Goal of the exercise -
Convert every line of text in the entries below into a Markdown table with the columns Row and Line, numbering the rows in order and skipping blank lines. Leave the pictures out.

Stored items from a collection

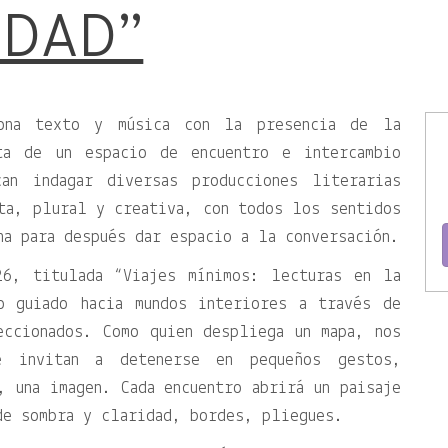
IDAD”
iona texto y música con la presencia de la
ta de un espacio de encuentro e intercambio
can indagar diversas producciones literarias
ta, plural y creativa, con todos los sentidos
ha para después dar espacio a la conversación.
26, titulada “Viajes mínimos: lecturas en la
o guiado hacia mundos interiores a través de
eccionados. Como quien despliega un mapa, nos
e invitan a detenerse en pequeños gestos,
, una imagen. Cada encuentro abrirá un paisaje
de sombra y claridad, bordes, pliegues.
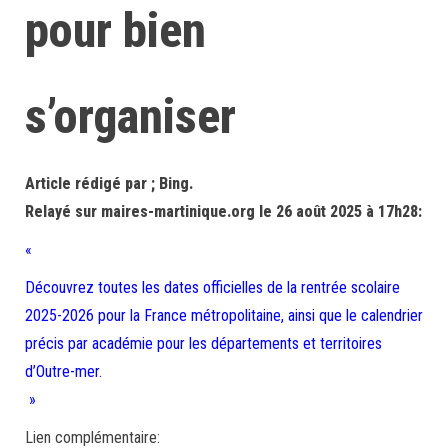
pour bien
s’organiser
Article rédigé par ; Bing.
Relayé sur maires-martinique.org le 26 août 2025 à 17h28:
«
Découvrez toutes les dates officielles de la rentrée scolaire
2025-2026 pour la France métropolitaine, ainsi que le calendrier
précis par académie pour les départements et territoires
d’Outre-mer.
»
Lien complémentaire:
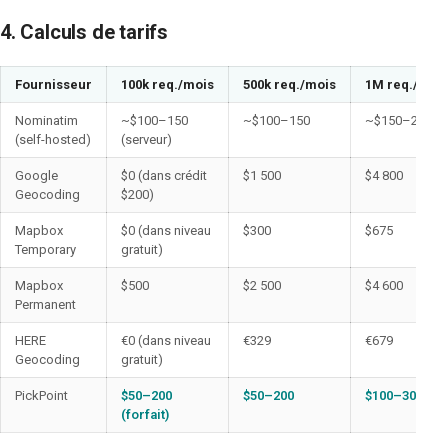
4. Calculs de tarifs
Fournisseur
100k req./mois
500k req./mois
1M req./moi
Nominatim
~$100–150
~$100–150
~$150–200
(self-hosted)
(serveur)
Google
$0 (dans crédit
$1 500
$4 800
Geocoding
$200)
Mapbox
$0 (dans niveau
$300
$675
Temporary
gratuit)
Mapbox
$500
$2 500
$4 600
Permanent
HERE
€0 (dans niveau
€329
€679
Geocoding
gratuit)
PickPoint
$50–200
$50–200
$100–300
(forfait)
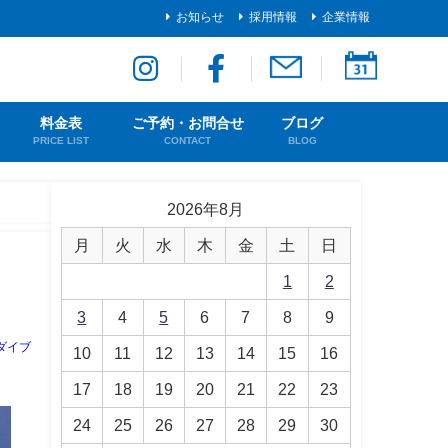
お知らせ
採用情報
企業情報
料金表
ご予約・お問合せ
ブログ
PRICE LIST
CONTACT
BLOG
2026年8月
月
火
水
木
金
土
日
1
2
3
4
5
6
7
8
9
ダイブ
10
11
12
13
14
15
16
17
18
19
20
21
22
23
24
25
26
27
28
29
30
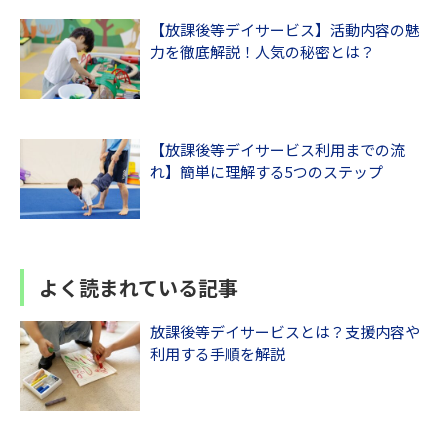
【放課後等デイサービス】活動内容の魅
力を徹底解説！人気の秘密とは？
【放課後等デイサービス利用までの流
れ】簡単に理解する5つのステップ
よく読まれている記事
放課後等デイサービスとは？支援内容や
利用する手順を解説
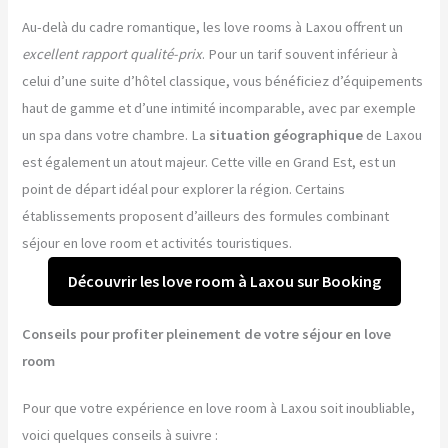
Au-delà du cadre romantique, les love rooms à Laxou offrent un
excellent rapport qualité-prix
. Pour un tarif souvent inférieur à
celui d’une suite d’hôtel classique, vous bénéficiez d’équipements
haut de gamme et d’une intimité incomparable, avec par exemple
un spa dans votre chambre. La
situation géographique
de Laxou
est également un atout majeur. Cette ville en Grand Est, est un
point de départ idéal pour explorer la région. Certains
établissements proposent d’ailleurs des formules combinant
séjour en love room et activités touristiques.
Découvrir les love room à Laxou sur Booking
Conseils pour profiter pleinement de votre séjour en love
room
Pour que votre expérience en love room à Laxou soit inoubliable,
voici quelques conseils à suivre :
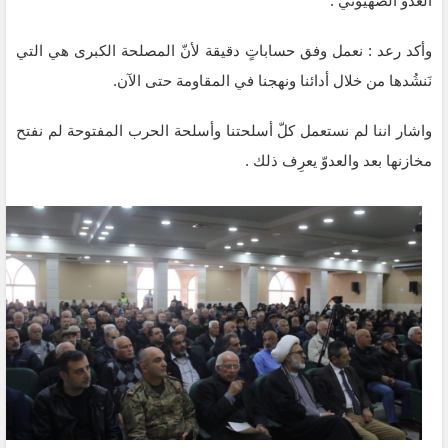
العدو الصهيوني .
وأكد رعد : نعمل وفق حساباتٍ دقيقة لأنّ المصلحة الكبرى هي التي
نَنشُدها من خلال أدائنا ونهجنا في المقاومة حتى الآن.
واشار اننا لم نستعمل كلّ أسلحتنا وأسلحة الحرب المفتوحة لم نفتح
مخازنها بعد والعدوّ يعرِف ذلك .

Solution -
| Row | Line |
|---|---|
| 1 | IDAD” |
| 2 | iona texto y música con la presencia de la |
| 3 | ta de un espacio de encuentro e intercambio |
| 4 | can indagar diversas producciones literarias |
| 5 | ta, plural y creativa, con todos los sentidos |
| 6 | ha para después dar espacio a la conversación. |
| 7 | 26, titulada “Viajes mínimos: lecturas en la |
| 8 | o guiado hacia mundos interiores a través de |
| 9 | eccionados. Como quien despliega un mapa, nos |
| 10 | e invitan a detenerse en pequeños gestos, |
| 11 | , una imagen. Cada encuentro abrirá un paisaje |
| 12 | de sombra y claridad, bordes, pliegues. |
| 13 | pour bien |
| 14 | s’organiser |
| 15 | Article rédigé par ; Bing. |
| 16 | Relayé sur maires-martinique.org le 26 août 2025 à 17h28: |
| 17 | « |
| 18 | Découvrez toutes les dates officielles de la rentrée scolaire |
| 19 | 2025-2026 pour la France métropolitaine, ainsi que le calendrier |
| 20 | précis par académie pour les départements et territoires |
| 21 | d’Outre-mer. |
| 22 | » |
| 23 | Lien complémentaire: |
| 24 | 4. Calculs de tarifs |
| 25 | Fournisseur |
| 26 | 100k req./mois |
| 27 | 500k req./mois |
| 28 | 1M req./moi |
| 29 | Nominatim |
| 30 | ~$100–150 |
| 31 | ~$100–150 |
| 32 | ~$150–200 |
| 33 | (self-hosted) |
| 34 | (serveur) |
| 35 | Google |
| 36 | $0 (dans crédit |
| 37 | $1 500 |
| 38 | $4 800 |
| 39 | Geocoding |
| 40 | $200) |
| 41 | Mapbox |
| 42 | $0 (dans niveau |
| 43 | $300 |
| 44 | $675 |
| 45 | Temporary |
| 46 | gratuit) |
| 47 | Mapbox |
| 48 | $500 |
| 49 | $2 500 |
| 50 | $4 600 |
| 51 | Permanent |
| 52 | HERE |
| 53 | €0 (dans niveau |
| 54 | €329 |
| 55 | €679 |
| 56 | Geocoding |
| 57 | gratuit) |
| 58 | PickPoint |
| 59 | $50–200 |
| 60 | $50–200 |
| 61 | $100–300 |
| 62 | (forfait) |
| 63 | お知らせ |
| 64 | 採用情報 |
| 65 | 企業情報 |
| 66 | 料金表 |
| 67 | ご予約・お問合せ |
| 68 | ブログ |
| 69 | PRICE LIST |
| 70 | CONTACT |
| 71 | BLOG |
| 72 | 2026年8月 |
| 73 | 月 |
| 74 | 火 |
| 75 | 水 |
| 76 | 木 |
| 77 | 金 |
| 78 | 土 |
| 79 | 日 |
| 80 | 1 |
| 81 | 2 |
| 82 | 3 |
| 83 | 4 |
| 84 | 5 |
| 85 | 6 |
| 86 | 7 |
| 87 | 8 |
| 88 | 9 |
| 89 | ダイブ |
| 90 | 10 |
| 91 | 11 |
| 92 | 12 |
| 93 | 13 |
| 94 | 14 |
| 95 | 15 |
| 96 | 16 |
| 97 | 17 |
| 98 | 18 |
| 99 | 19 |
| 100 | 20 |
| 101 | 21 |
| 102 | 22 |
| 103 | 23 |
| 104 | 24 |
| 105 | 25 |
| 106 | 26 |
| 107 | 27 |
| 108 | 28 |
| 109 | 29 |
| 110 | 30 |
| 111 | 【放課後等デイサービス】活動内容の魅 |
| 112 | 力を徹底解説！人気の秘密とは？ |
| 113 | 【放課後等デイサービス利用までの流 |
| 114 | れ】簡単に理解する5つのステップ |
| 115 | よく読まれている記事 |
| 116 | 放課後等デイサービスとは？支援内容や |
| 117 | 利用する手順を解説 |
| 118 | Au-delà du cadre romantique, les love rooms à Laxou offrent un |
| 119 | excellent rapport qualité-prix |
| 120 | . Pour un tarif souvent inférieur à |
| 121 | celui d’une suite d’hôtel classique, vous bénéficiez d’équipements |
| 122 | haut de gamme et d’une intimité incomparable, avec par exemple |
| 123 | un spa dans votre chambre. La |
| 124 | situation géographique |
| 125 | de Laxou |
| 126 | est également un atout majeur. Cette ville en Grand Est, est un |
| 127 | point de départ idéal pour explorer la région. Certains |
| 128 | établissements proposent d’ailleurs des formules combinant |
| 129 | séjour en love room et activités touristiques. |
| 130 | Découvrir les love room à Laxou sur Booking |
| 131 | Conseils pour profiter pleinement de votre séjour en love |
| 132 | room |
| 133 | Pour que votre expérience en love room à Laxou soit inoubliable, |
| 134 | voici quelques conseils à suivre : |
| 135 | العدو الصهيوني . |
| 136 | وأكد رعد : نعمل وفق حساباتٍ دقيقة لأنّ المصلحة الكبرى هي التي |
| 137 | نَنشُدها من خلال أدائنا ونهجنا في المقاومة حتى الآن. |
| 138 | واشار اننا لم نستعمل كلّ أسلحتنا وأسلحة الحرب المفتوحة لم نفتح |
| 139 | مخازنها بعد والعدوّ يعرِف ذلك . |